Over the course of his career in fundraising, Hank was given almost every award available to fundraising professionals, including Outstanding Fund Raising Executive of the Year in 1985 from the National Society for Fundraising Executives. Indiana University created an award called the Henry A. Rosso Award for Lifetime Achievement in Fund Raising and then made him its first recipient. He received an Honorary Doctor of Laws degree from both Indiana University and Pacific Union College.
Hank will be best remembered by those of us in grassroots fundraising for his unending patience with the groups he taught, and for his tremendous generosity with his time. He gave hours of advice at no charge and was never irritated at having to answer the same questions over and over. When I went to work for the Coalition for the Medical Rights of Women in San Francisco in 1978 (my first fundraising job), the Coalition’s steering committee gave me a tape of a conversation they had had with Hank.
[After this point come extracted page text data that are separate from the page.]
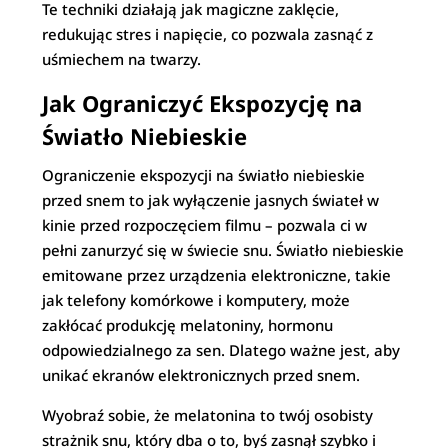
Te techniki działają jak magiczne zaklęcie,
redukując stres i napięcie, co pozwala zasnąć z
uśmiechem na twarzy.
Jak Ograniczyć Ekspozycję na
Światło Niebieskie
Ograniczenie ekspozycji na światło niebieskie
przed snem to jak wyłączenie jasnych świateł w
kinie przed rozpoczęciem filmu – pozwala ci w
pełni zanurzyć się w świecie snu. Światło niebieskie
emitowane przez urządzenia elektroniczne, takie
jak telefony komórkowe i komputery, może
zakłócać produkcję melatoniny, hormonu
odpowiedzialnego za sen. Dlatego ważne jest, aby
unikać ekranów elektronicznych przed snem.
Wyobraź sobie, że melatonina to twój osobisty
strażnik snu, który dba o to, byś zasnął szybko i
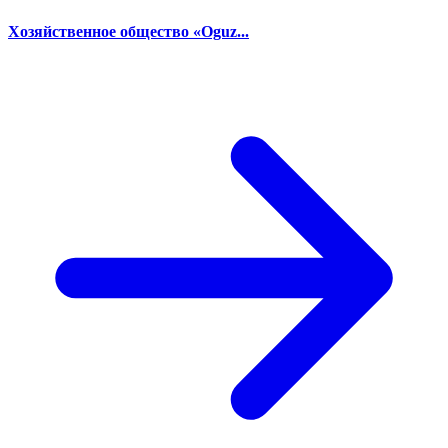
Хозяйственное общество «Oguz...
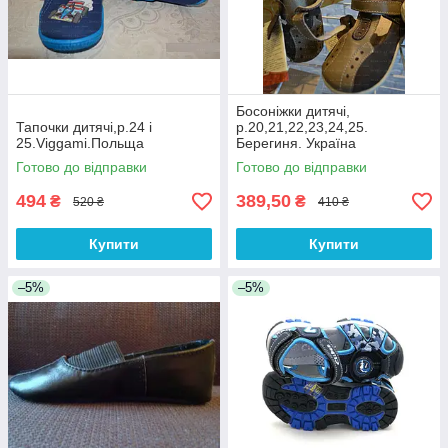
Босоніжки дитячі,
Тапочки дитячі,р.24 і
р.20,21,22,23,24,25.
25.Viggami.Польща
Берегиня. Україна
Готово до відправки
Готово до відправки
494
389,50
₴
₴
520 ₴
410 ₴
Купити
Купити
–5%
–5%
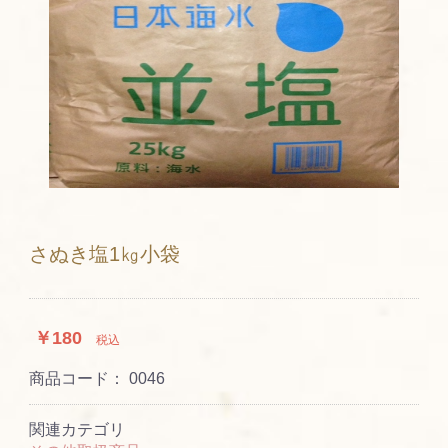
さぬき塩1㎏小袋
￥180
税込
商品コード：
0046
関連カテゴリ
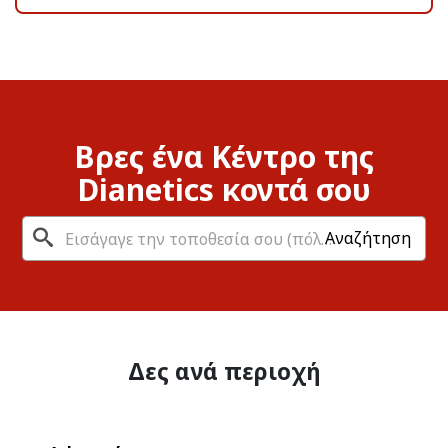
Βρες ένα Κέντρο της
Dianetics κοντά σου
Αναζήτηση
Δες ανά περιοχή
They had called him and explained that they couldn’t afford to attend his Fund Raising School, but wondered if he could recommend any resources. As very little had yet been written about grassroots fundraising, Hank invited a group of them to his home and spent the evening giving them advice—in reality a short course on how to do fundraising—which they taped. That advice formed the basis of the fundraising plan the Coalition developed, and served as the foundation for our very successful fundraising efforts.
I traveled with Hank and his wife, Dottie, who was also his steadfast and tireless business associate, to more states than I can remember, as well as to Jamaica (twice) and Dominica. He absorbed information like a sponge, and rarely forgot anything. I loved working with him not only because I learned so much, but also because he and Dottie were a lot of fun. He had a tremendous sense of humor, and he was a connoisseur of food. I always knew that when I traveled with Hank I would eat well and laugh a lot.
Hank’s greatest gift was his ability to inspire in people the confidence that they could raise money, and people often remarked after his workshops that he had made the impossible possible. It is to Hank that nervous solicitors owe the reminder, “Kick yourself out of the way and let your cause do the talking.”
A few years ago Hank developed Alzheimer’s Disease, so we have been missing him for some time. His family asks that contributions be made to the Hank Rosso Memorial Fund, Indiana University Center on Philanthropy, 550 West North St, Suite 301, Indianapolis, IN 46202, or to National Alzheimer’s Research, 919 North Michigan Ave, Suite 1000, Chicago, IL 60611-1678.